Extracted entries:
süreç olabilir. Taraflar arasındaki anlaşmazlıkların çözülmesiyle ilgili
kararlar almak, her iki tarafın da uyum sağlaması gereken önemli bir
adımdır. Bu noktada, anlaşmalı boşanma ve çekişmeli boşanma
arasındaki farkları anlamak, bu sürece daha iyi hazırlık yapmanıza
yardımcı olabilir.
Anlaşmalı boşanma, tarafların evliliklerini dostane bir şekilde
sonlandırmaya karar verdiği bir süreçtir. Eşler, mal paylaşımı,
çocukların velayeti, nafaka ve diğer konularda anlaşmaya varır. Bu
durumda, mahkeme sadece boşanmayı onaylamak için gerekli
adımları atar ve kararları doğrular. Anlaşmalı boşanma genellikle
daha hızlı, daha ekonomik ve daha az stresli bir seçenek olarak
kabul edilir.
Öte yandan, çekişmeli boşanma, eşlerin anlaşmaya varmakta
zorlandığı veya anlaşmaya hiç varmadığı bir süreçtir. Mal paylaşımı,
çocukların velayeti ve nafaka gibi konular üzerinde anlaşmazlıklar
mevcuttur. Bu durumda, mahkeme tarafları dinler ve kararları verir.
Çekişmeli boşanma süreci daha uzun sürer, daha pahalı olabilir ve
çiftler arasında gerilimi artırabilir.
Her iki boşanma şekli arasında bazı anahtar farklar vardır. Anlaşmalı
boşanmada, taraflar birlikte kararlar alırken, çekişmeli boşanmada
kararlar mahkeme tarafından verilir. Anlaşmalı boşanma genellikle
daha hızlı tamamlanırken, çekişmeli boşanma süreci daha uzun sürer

Try it:
Could you output the text lines from all the items above as a JSON list of strings, one string per line, leaving out any blank lines?

Answer to the exercise:
[
  "süreç olabilir. Taraflar arasındaki anlaşmazlıkların çözülmesiyle ilgili",
  "kararlar almak, her iki tarafın da uyum sağlaması gereken önemli bir",
  "adımdır. Bu noktada, anlaşmalı boşanma ve çekişmeli boşanma",
  "arasındaki farkları anlamak, bu sürece daha iyi hazırlık yapmanıza",
  "yardımcı olabilir.",
  "Anlaşmalı boşanma, tarafların evliliklerini dostane bir şekilde",
  "sonlandırmaya karar verdiği bir süreçtir. Eşler, mal paylaşımı,",
  "çocukların velayeti, nafaka ve diğer konularda anlaşmaya varır. Bu",
  "durumda, mahkeme sadece boşanmayı onaylamak için gerekli",
  "adımları atar ve kararları doğrular. Anlaşmalı boşanma genellikle",
  "daha hızlı, daha ekonomik ve daha az stresli bir seçenek olarak",
  "kabul edilir.",
  "Öte yandan, çekişmeli boşanma, eşlerin anlaşmaya varmakta",
  "zorlandığı veya anlaşmaya hiç varmadığı bir süreçtir. Mal paylaşımı,",
  "çocukların velayeti ve nafaka gibi konular üzerinde anlaşmazlıklar",
  "mevcuttur. Bu durumda, mahkeme tarafları dinler ve kararları verir.",
  "Çekişmeli boşanma süreci daha uzun sürer, daha pahalı olabilir ve",
  "çiftler arasında gerilimi artırabilir.",
  "Her iki boşanma şekli arasında bazı anahtar farklar vardır. Anlaşmalı",
  "boşanmada, taraflar birlikte kararlar alırken, çekişmeli boşanmada",
  "kararlar mahkeme tarafından verilir. Anlaşmalı boşanma genellikle",
  "daha hızlı tamamlanırken, çekişmeli boşanma süreci daha uzun sürer"
]